Posted on September 8, 2022

Special Issue #6: Classic Horror

Dawn Keetley/ Elizabeth Erwin/ Special Issue #6

2022 is the 90th anniversary of the many amazing classic horror films that were released in 1932, among them Freaks, Island of Lost Souls, The Most Dangerous Game, The Old Dark House, The Mummy, and White Zombie.
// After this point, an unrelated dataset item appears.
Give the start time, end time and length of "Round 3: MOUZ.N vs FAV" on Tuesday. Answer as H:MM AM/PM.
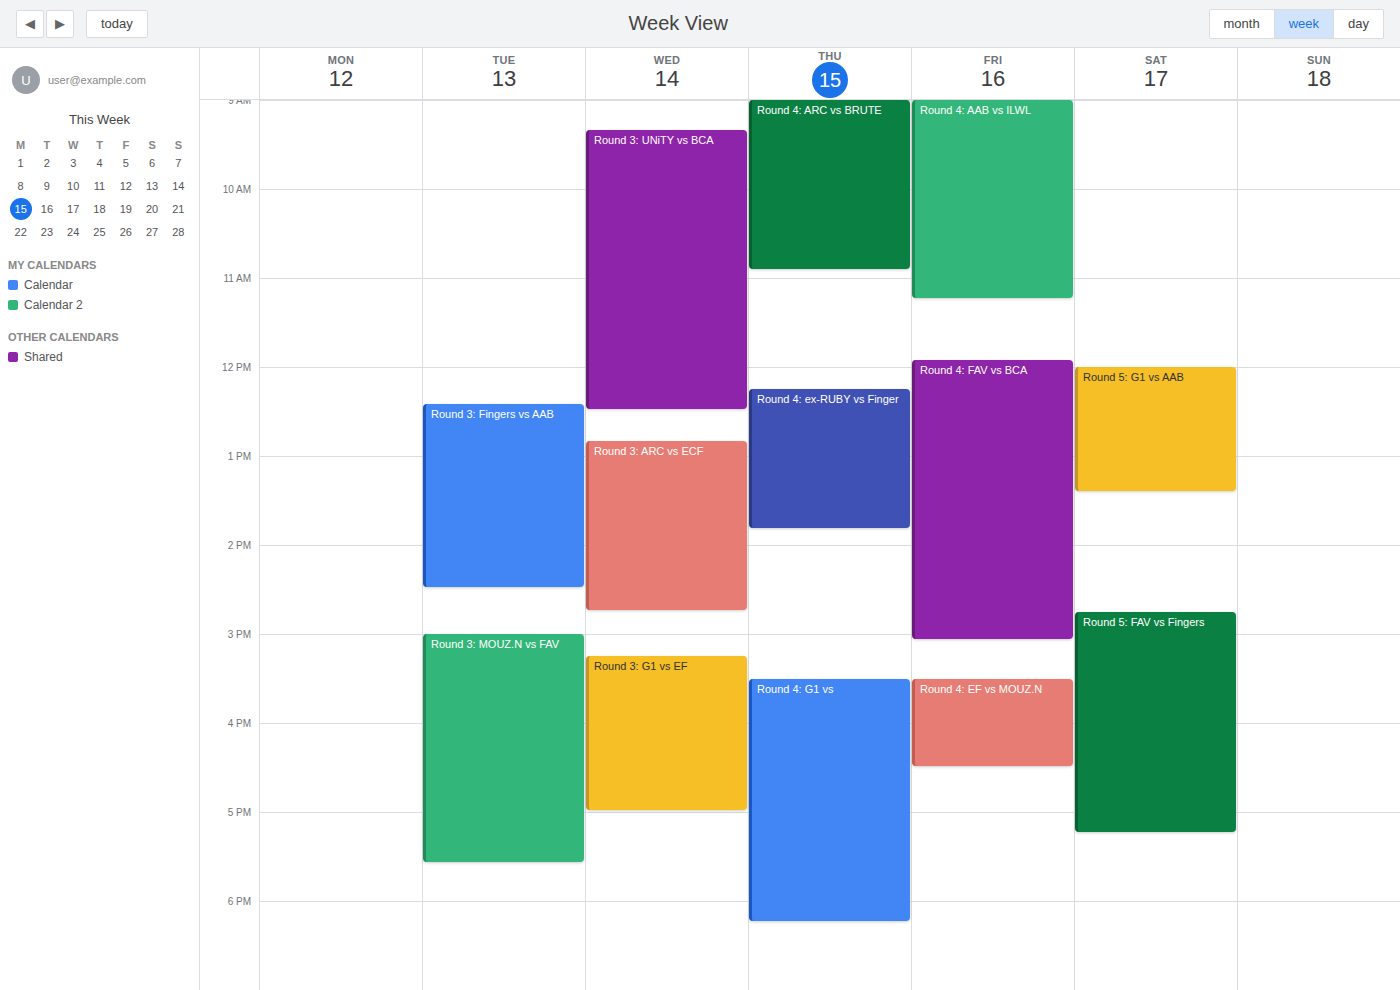
3:00 PM to 5:35 PM, 2 hours 35 minutes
To mark this anniversary, Horror Homeroom’s sixth special issue takes up classic horror, which we’re defining as any film released prior to Alfred Hitchcock’s 1960 film, Psycho – the film that saw the birth of ‘modern’ horror. 
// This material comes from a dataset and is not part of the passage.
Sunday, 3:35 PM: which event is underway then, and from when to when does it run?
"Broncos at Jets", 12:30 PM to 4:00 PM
We have an array of fabulous essays that explore witchcraft and rise of documentary horror in Benjamin Christensen’s Swedish silent film Häxan (1922); the difference of James Whale’s Frankenstein (1931) – as well as the later Bride of Frankenstein (1935) and Son of Frankenstein (1939) – from Mary Shelley’s novel; Frankenstein as a film about autism; imperialism and the continuing struggle over artifacts in The Mummy (1932); the resonances of Tod Browning’s Freaks (1932) in American Horror Story: Freak Show; representations of mental illness in Bedlam (1946); the 3-D film craze that took off in the 1950s; nuclear holocaust and vaccination fallout in The Werewolf (1956); and representations of colonialism in Hammer’s Dracula (1958).

Our authors are: Erin Harrington, Alissa Burger, Margaret Yankovich, Jessica Parant (of Spinsters of Horror), Aíne Norris, Josh Grant-Young, Katherine Cottle, Zack Kruse, Justin Wigard, and Joseph Hsin-shun Chang. Our cover illustration is by Andrew Foley.

We want to thank them for their brilliant and thoughtful work.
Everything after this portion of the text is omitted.